Disk: Write logs to local disk storage
OpenSearch: Send logs to the internal OpenSearch instance for indexing and search
Console: Output logs to the application console (stdout)

Retention Policy
Configure how long logs are retained before being automatically purged. Available options are loaded from the server and typically include: 7 Days, 15 Days, 30 Days, 60 Days, and 90 Days.

Rotation Strategy
Configure how frequently log files are rotated. Available options are loaded from the server and typically include: Hourly, Daily, and Weekly.
Click Save Settings to apply the destination, retention, and rotation configuration.

External Integrations
Forward logs to external observability platforms. Each integration can be independently configured, enabled, and disabled.
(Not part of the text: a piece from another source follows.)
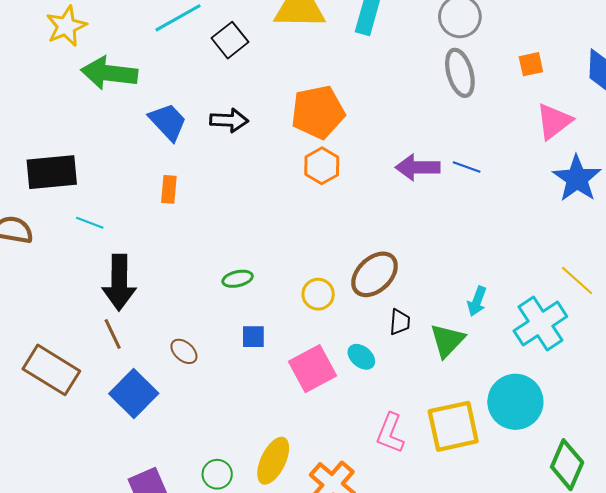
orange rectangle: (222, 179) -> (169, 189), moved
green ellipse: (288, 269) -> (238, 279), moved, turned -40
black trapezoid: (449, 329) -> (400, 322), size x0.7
Splunk: Endpoint URL, HEC Token, Index name
Datadog: API Key, Site (e.g., datadoghq.com), Service name
CloudWatch: AWS Access Key ID, Secret Access Key, Region, Log Group Name
Amazon OpenSearch Service: Endpoint, Region, Auth Type (IAM with Access Key/Secret, or Basic Auth with Username/Password)
Elastic Cloud: Auth Type: Cloud ID + API Key, Endpoint + API Key, or Basic Auth (Endpoint + Username/Password)

● Each integration shows its current status (Enabled or Disabled).
● Enabled integrations display a Disable button and a Reconfigure button.
● Disabled integrations display a Configure button that opens a configuration modal.
● The configuration modal provides input fields specific to each integration and an Enable/Update button to save.